One thing to take into account, is that even though an 8 MBytes chunk of data is captured into the processor’s RAM in a split second, the I/O operation of copying it into some other media will typically take around 8 seconds. The memory access is fast, but the processor isn’t all that so.

A few technicalities

A working Linux distribution for Microblaze is available for download at Xillybus’ site. While this distribution has the Xillybus IP core and kernel driver included, that version captures data at the processor’s slow rates. For an evaluation kit supporting fast data capture, please contact Xillybus directly.

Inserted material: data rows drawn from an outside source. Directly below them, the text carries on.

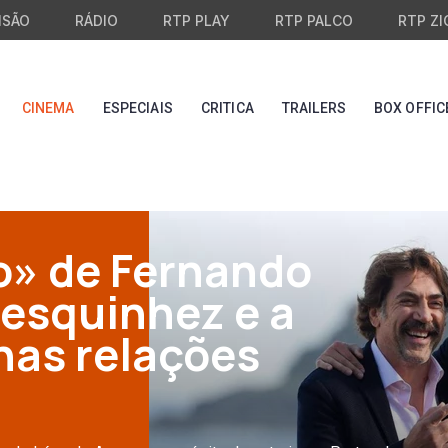
ISÃO
RÁDIO
RTP PLAY
RTP PALCO
RTP ZI
CINEMA
ESPECIAIS
CRITICA
TRAILERS
BOX OFFIC
o» de Fernando
esquinhez e a
nas relações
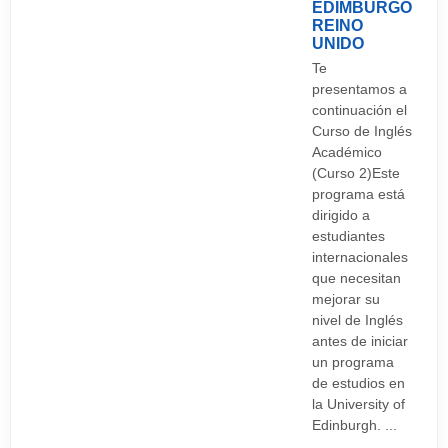
EDIMBURGO
REINO
UNIDO
Te
presentamos a
continuación el
Curso de Inglés
Académico
(Curso 2)Este
programa está
dirigido a
estudiantes
internacionales
que necesitan
mejorar su
nivel de Inglés
antes de iniciar
un programa
de estudios en
la University of
Edinburgh. ...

Another thing to mention is the reason for the 8 MBytes limit: The DDR memories come in larger sizes, but DMA memory is inherently within Linux kernel space. Allocating large physically continuous segments of RAM is difficult, and doing too well on that can make the entire system unstable.

There is a well-known workaround for this, though: It’s possible to give the kernel a boot parameter limiting the RAM it’s allowed to access. Using this simple trick, it’s possible to use the untouched chunk as a huge buffer. This requires a simple modification on the Xillybus driver. So it’s not so difficult to allow a capture segment of any size, as long as there’s enough RAM for both the buffer and the kernel itself.